Dadas las limitaciones del mandato de la misión anti-corrupción y las alegaciones contra los altos cargos involucrados en la aplicación de sus recomendaciones, parece poco probable que este organismo pueda superar la crisis en Honduras. Más bien, parece querer dar una apariencia de respetabilidad al apoyo continuado de Washington al régimen de Hernández.
Aun así, la legislación sobre asignaciones de fondos del Congreso estadounidense para 2016 ofrece herramientas para presionar al gobierno de Honduras. La mitad de la asistencia a Honduras –de decenas de millones de dólares– esté condicionada por la certificación por parte del Departamento de Estado de que las autoridades estén llevando a cabo acciones efectivas para combatir la corrupción, estén cooperando con comisiones contra la impunidad e investigando y procesando a “los miembros del ejército y la policía verosímilmente acusados de violar los derechos humanos”.
Pero ¿está el Departamento de Estado dispuesto a tomarse el proceso de certificación en serio? Esto es algo sobre lo que muchos miembros del Congreso han dudado seriamente en los últimos años. Puede que la supervisión del Congreso sea la única garantía para que la debida diligencia se realice.
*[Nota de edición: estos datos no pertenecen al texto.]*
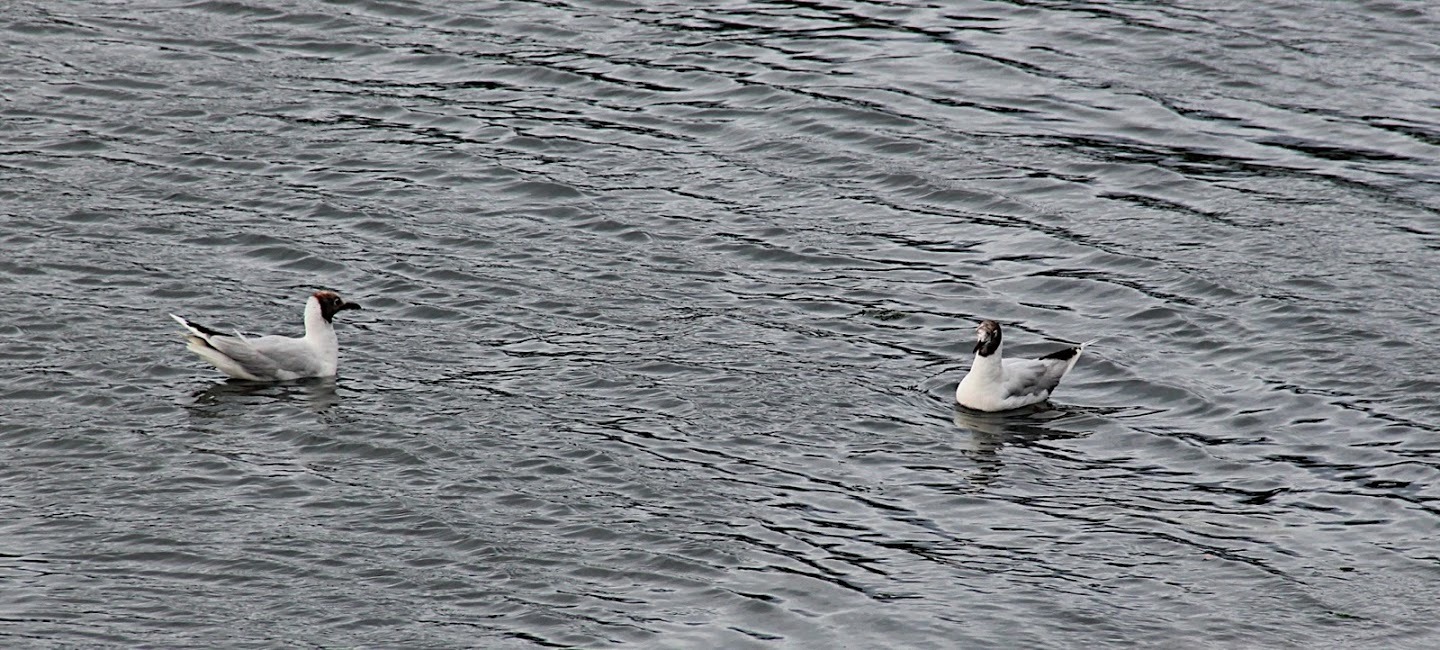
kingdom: Animalia
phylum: Chordata
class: Aves
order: Charadriiformes
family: Laridae
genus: Chroicocephalus
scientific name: Chroicocephalus maculipennis
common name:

Los manifestantes continuarán sin duda protestando en las calles de Tegucigalpa –como hicieron el mes pasado– exigiendo un órgano anti-corrupción más efectivo apoyado por Naciones Unidas. Si la misión promovida por la OEA no logra resultados, Hernández podría llevarse otra dosis de poder popular como la que hizo caer al presidente de Guatemala.
Alexander Main es un asociado principal de política internacional del Centro para la Investigación Económica y Política (Center for Economic and Policy Research, CEPR) en Washington, D.C.